Copy every line of the records below as a numbered list, skipping blank lines and leaving the pictures out.
Content starts
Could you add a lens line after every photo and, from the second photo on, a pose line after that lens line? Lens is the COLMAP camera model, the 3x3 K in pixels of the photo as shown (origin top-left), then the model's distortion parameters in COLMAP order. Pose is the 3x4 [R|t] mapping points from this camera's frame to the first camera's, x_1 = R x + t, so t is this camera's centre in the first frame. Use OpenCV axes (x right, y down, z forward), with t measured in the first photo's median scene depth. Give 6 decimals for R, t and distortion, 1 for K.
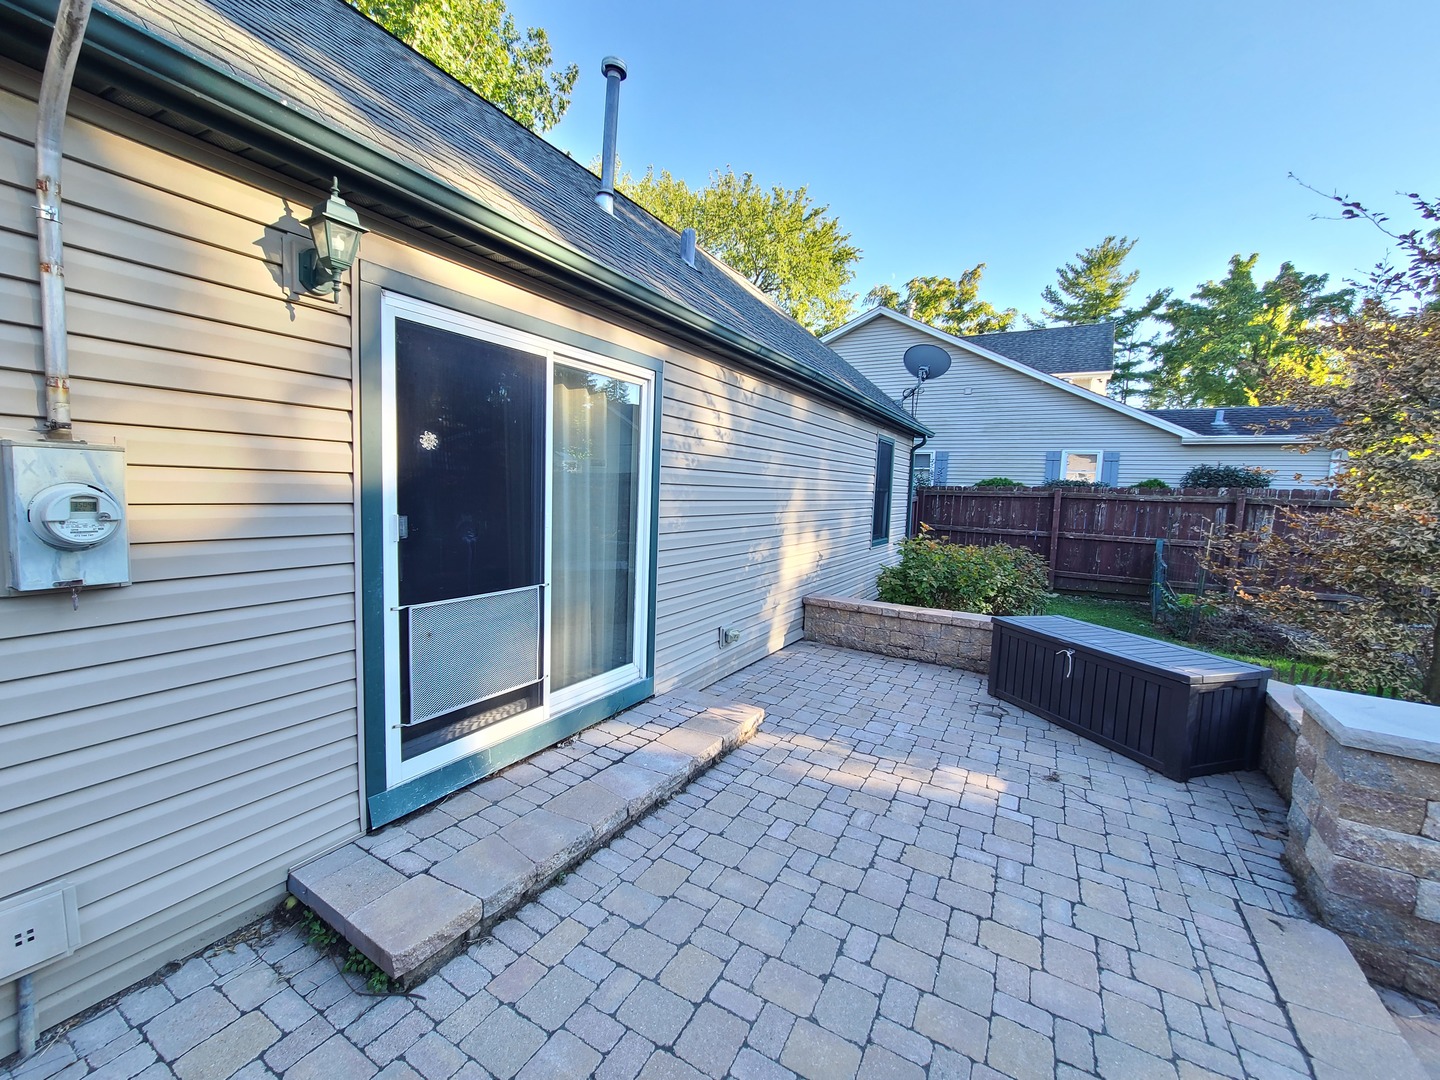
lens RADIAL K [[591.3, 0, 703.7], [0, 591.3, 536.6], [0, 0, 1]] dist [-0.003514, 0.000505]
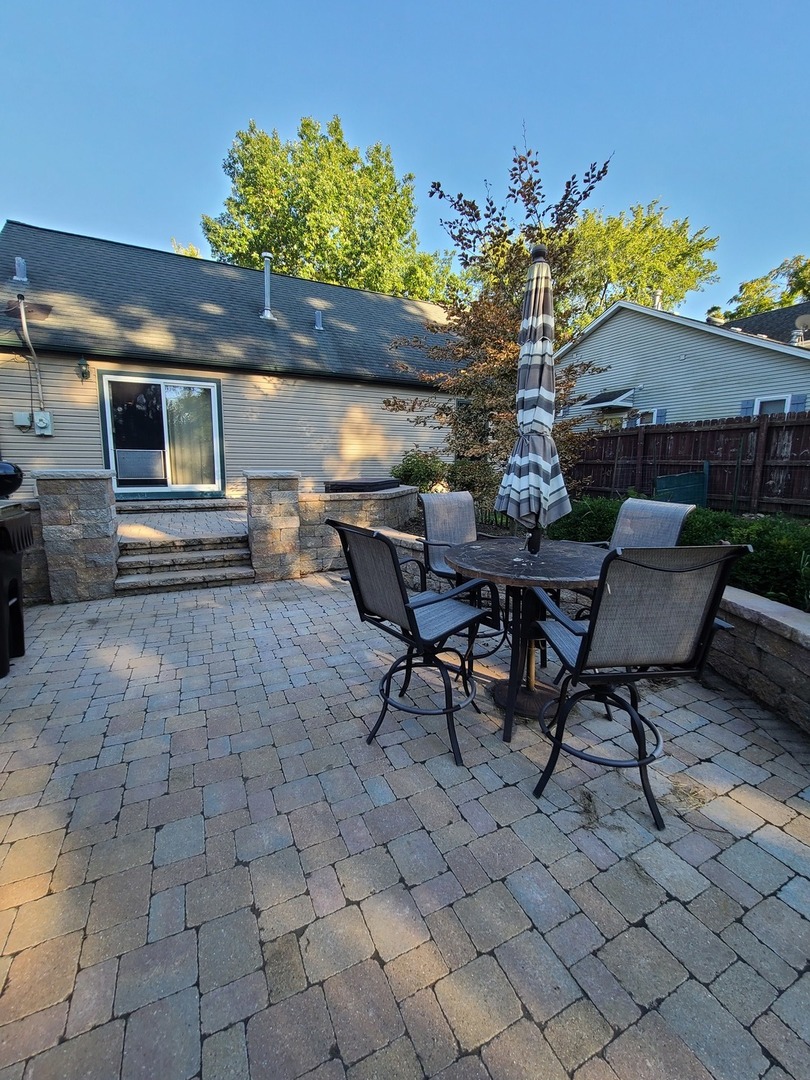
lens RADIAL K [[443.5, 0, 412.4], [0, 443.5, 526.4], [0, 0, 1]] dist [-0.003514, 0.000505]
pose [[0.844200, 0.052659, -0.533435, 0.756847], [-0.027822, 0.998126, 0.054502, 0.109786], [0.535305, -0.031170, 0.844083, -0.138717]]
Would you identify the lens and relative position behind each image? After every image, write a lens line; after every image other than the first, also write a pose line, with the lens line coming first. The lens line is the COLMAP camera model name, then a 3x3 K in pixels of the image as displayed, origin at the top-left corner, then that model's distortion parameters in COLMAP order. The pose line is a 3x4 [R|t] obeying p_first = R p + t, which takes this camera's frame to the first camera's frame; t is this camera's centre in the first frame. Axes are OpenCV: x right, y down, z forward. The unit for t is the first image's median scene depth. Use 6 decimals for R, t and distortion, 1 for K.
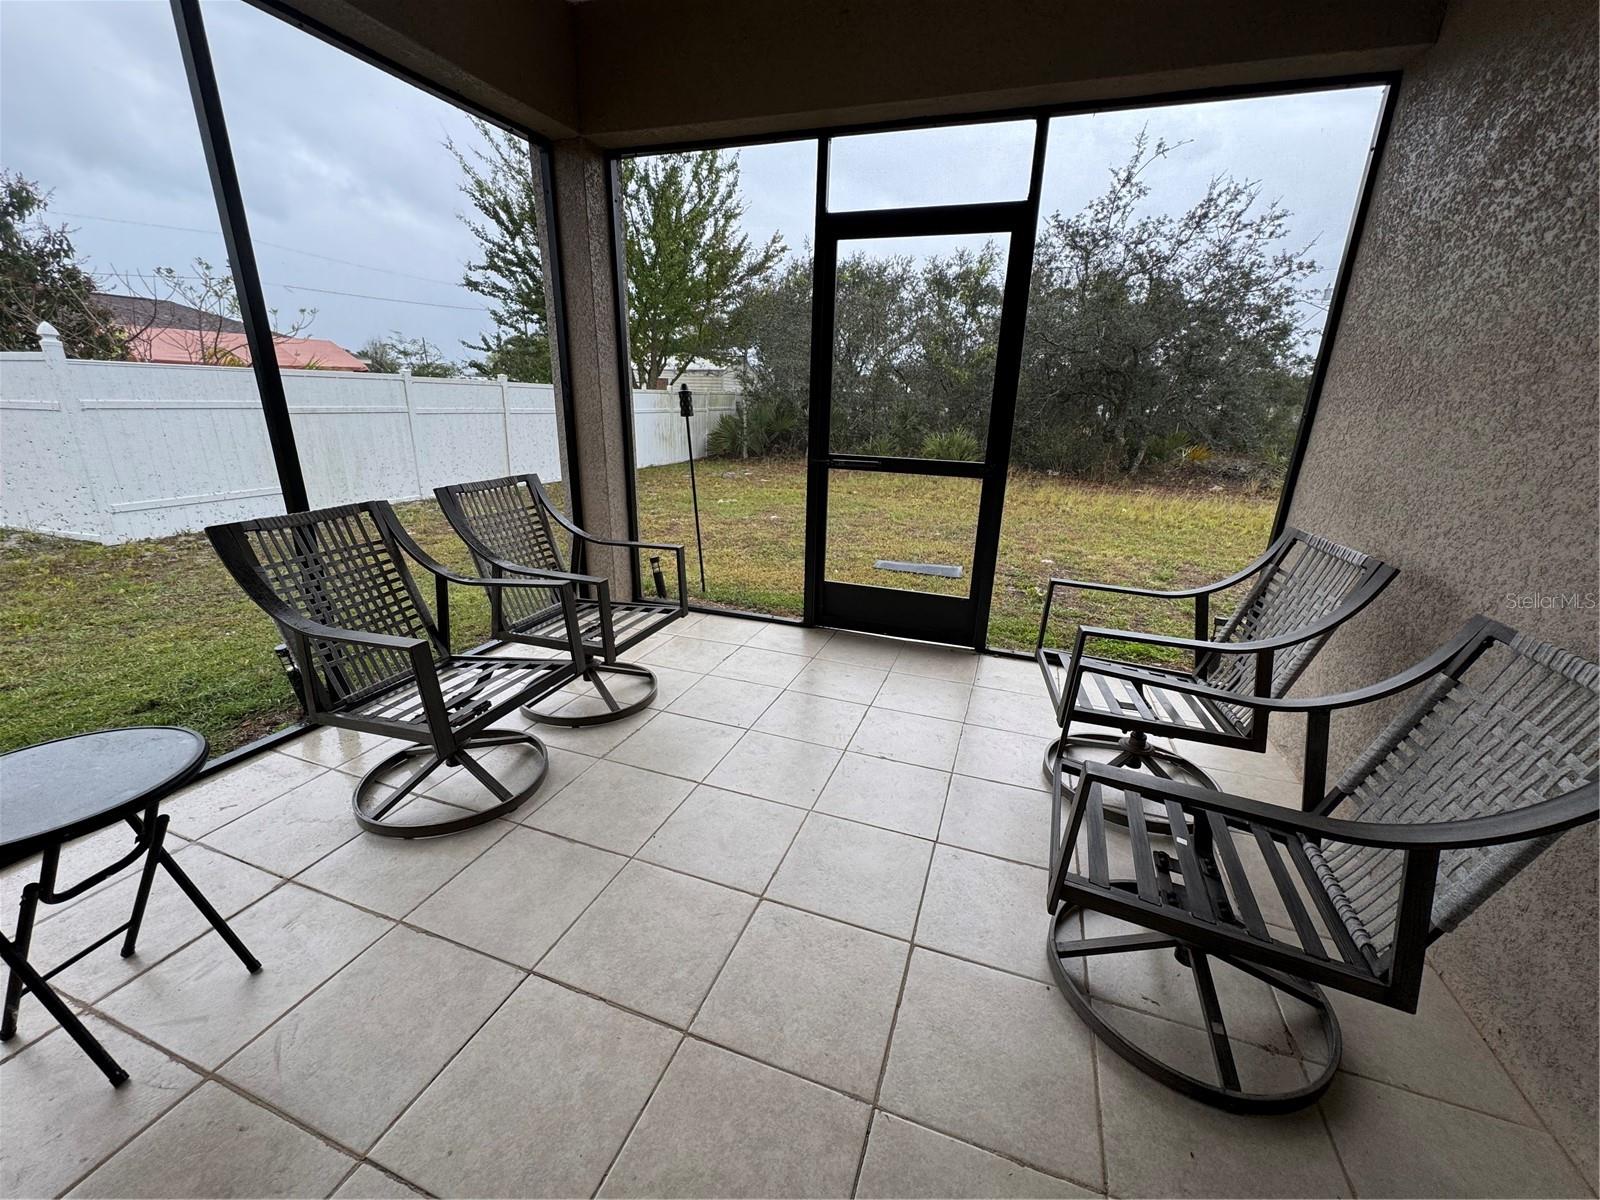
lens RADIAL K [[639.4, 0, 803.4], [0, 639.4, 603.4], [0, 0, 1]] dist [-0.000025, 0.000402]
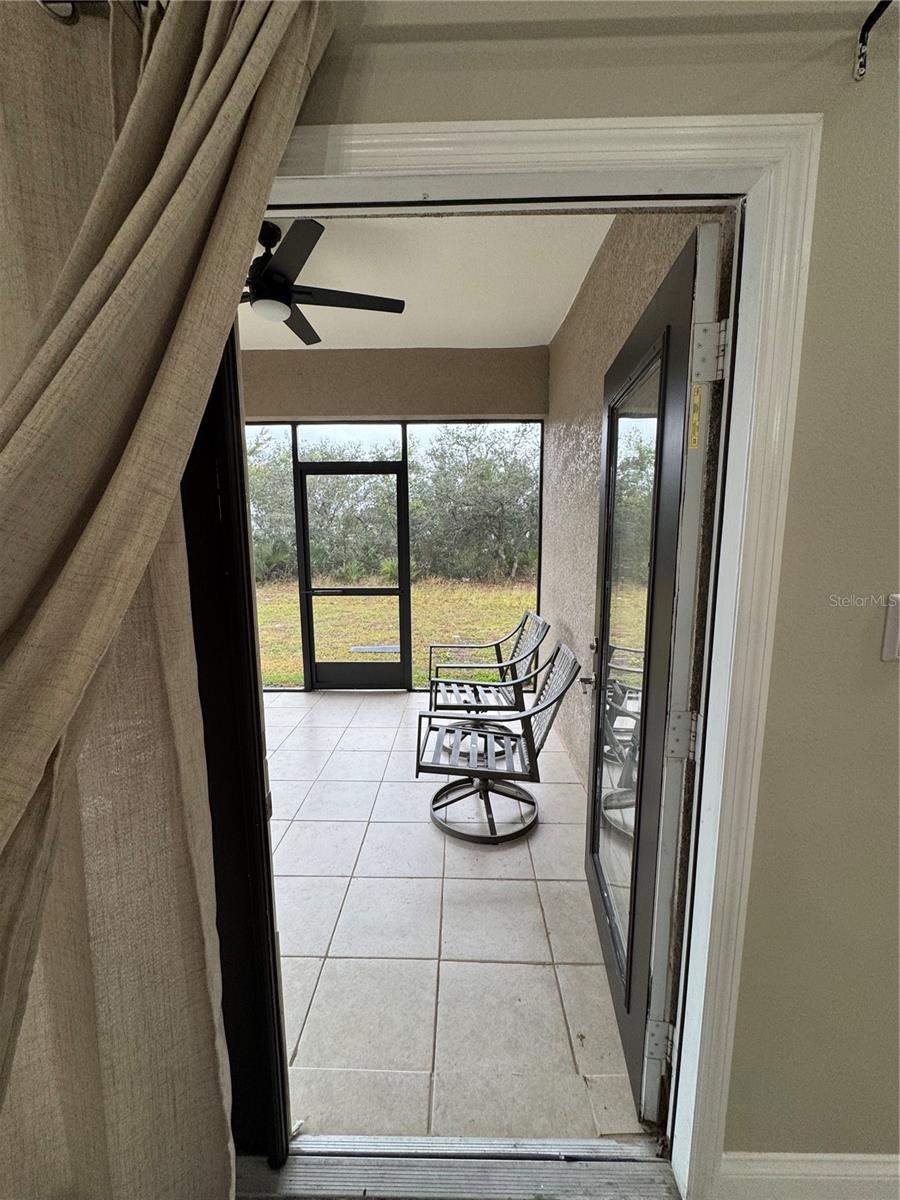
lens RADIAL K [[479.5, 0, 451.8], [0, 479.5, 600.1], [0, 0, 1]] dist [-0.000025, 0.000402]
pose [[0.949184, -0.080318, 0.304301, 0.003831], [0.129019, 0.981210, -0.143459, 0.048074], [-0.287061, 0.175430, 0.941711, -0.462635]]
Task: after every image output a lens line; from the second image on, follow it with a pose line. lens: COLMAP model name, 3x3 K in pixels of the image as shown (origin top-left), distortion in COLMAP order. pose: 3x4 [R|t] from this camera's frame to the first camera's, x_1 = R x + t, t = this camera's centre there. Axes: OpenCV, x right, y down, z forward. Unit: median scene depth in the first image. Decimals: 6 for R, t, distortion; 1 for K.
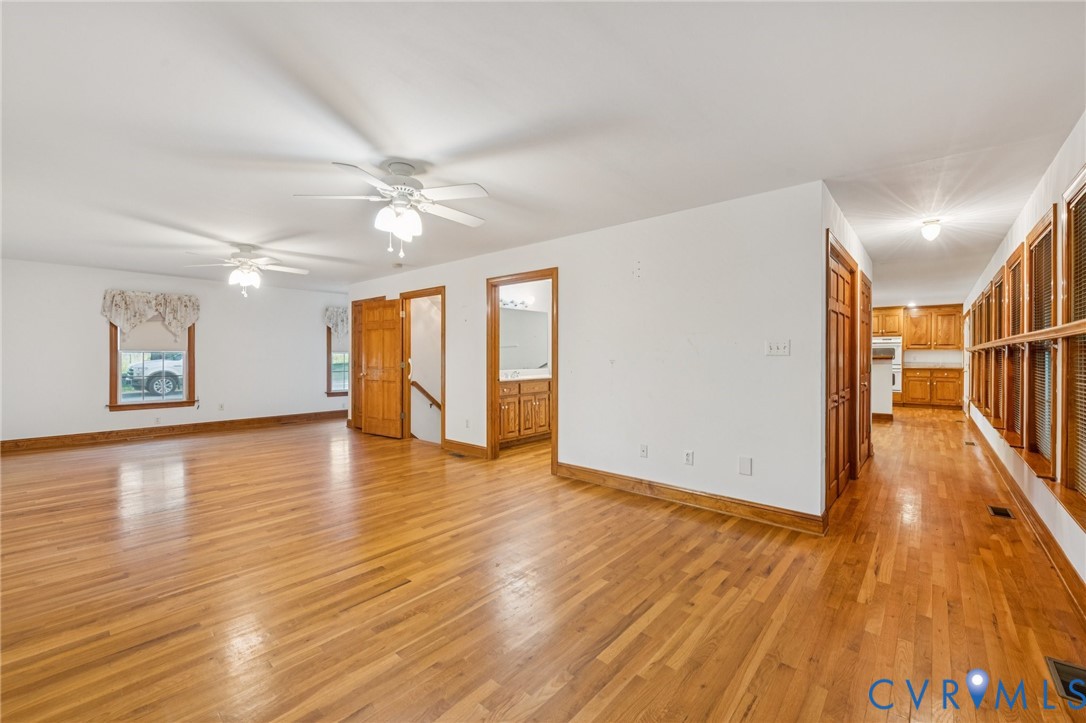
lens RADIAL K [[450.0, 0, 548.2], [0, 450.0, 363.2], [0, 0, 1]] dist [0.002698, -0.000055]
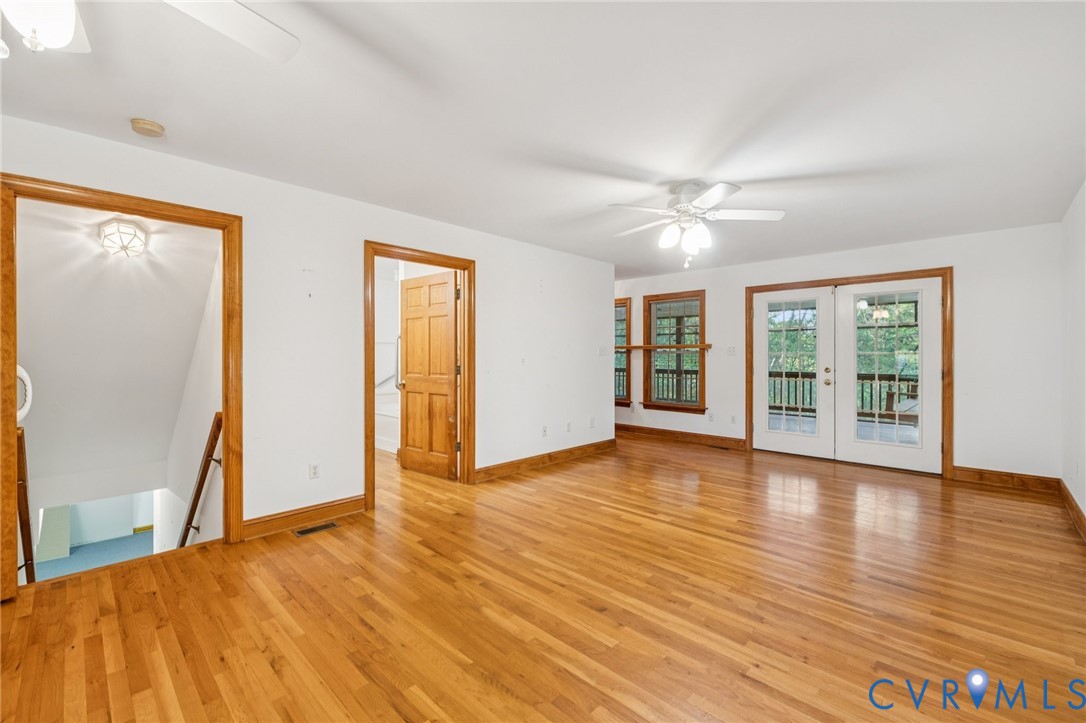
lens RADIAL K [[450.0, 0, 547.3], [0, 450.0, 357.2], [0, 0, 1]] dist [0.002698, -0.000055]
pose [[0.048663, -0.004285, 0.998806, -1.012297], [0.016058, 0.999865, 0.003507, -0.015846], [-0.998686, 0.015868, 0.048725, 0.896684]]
Content ends
[Task solution]
1. Could you add a lens line after every photo and, from the second photo on, a pose line after that lens line? Lens is the COLMAP camera model, the 3x3 K in pixels of the photo as shown (origin top-left), then the model's distortion parameters in COLMAP order. Pose is the 3x4 [R|t] mapping points from this camera's frame to the first camera's, x_1 = R x + t, so t is this camera's centre in the first frame. Use OpenCV axes (x right, y down, z forward), with t measured in the first photo's median scene depth. Give 6 decimals for R, t and distortion, 1 for K.
2. lens RADIAL K [[591.3, 0, 703.7], [0, 591.3, 536.6], [0, 0, 1]] dist [-0.003514, 0.000505]
3. lens RADIAL K [[443.5, 0, 412.4], [0, 443.5, 526.4], [0, 0, 1]] dist [-0.003514, 0.000505]
4. pose [[0.844200, 0.052659, -0.533435, 0.756847], [-0.027822, 0.998126, 0.054502, 0.109786], [0.535305, -0.031170, 0.844083, -0.138717]]
5. Would you identify the lens and relative position behind each image? After every image, write a lens line; after every image other than the first, also write a pose line, with the lens line coming first. The lens line is the COLMAP camera model name, then a 3x3 K in pixels of the image as displayed, origin at the top-left corner, then that model's distortion parameters in COLMAP order. The pose line is a 3x4 [R|t] obeying p_first = R p + t, which takes this camera's frame to the first camera's frame; t is this camera's centre in the first frame. Axes are OpenCV: x right, y down, z forward. The unit for t is the first image's median scene depth. Use 6 decimals for R, t and distortion, 1 for K.
6. lens RADIAL K [[639.4, 0, 803.4], [0, 639.4, 603.4], [0, 0, 1]] dist [-0.000025, 0.000402]
7. lens RADIAL K [[479.5, 0, 451.8], [0, 479.5, 600.1], [0, 0, 1]] dist [-0.000025, 0.000402]
8. pose [[0.949184, -0.080318, 0.304301, 0.003831], [0.129019, 0.981210, -0.143459, 0.048074], [-0.287061, 0.175430, 0.941711, -0.462635]]
9. Task: after every image output a lens line; from the second image on, follow it with a pose line. lens: COLMAP model name, 3x3 K in pixels of the image as shown (origin top-left), distortion in COLMAP order. pose: 3x4 [R|t] from this camera's frame to the first camera's, x_1 = R x + t, t = this camera's centre there. Axes: OpenCV, x right, y down, z forward. Unit: median scene depth in the first image. Decimals: 6 for R, t, distortion; 1 for K.
10. lens RADIAL K [[450.0, 0, 548.2], [0, 450.0, 363.2], [0, 0, 1]] dist [0.002698, -0.000055]
11. lens RADIAL K [[450.0, 0, 547.3], [0, 450.0, 357.2], [0, 0, 1]] dist [0.002698, -0.000055]
12. pose [[0.048663, -0.004285, 0.998806, -1.012297], [0.016058, 0.999865, 0.003507, -0.015846], [-0.998686, 0.015868, 0.048725, 0.896684]]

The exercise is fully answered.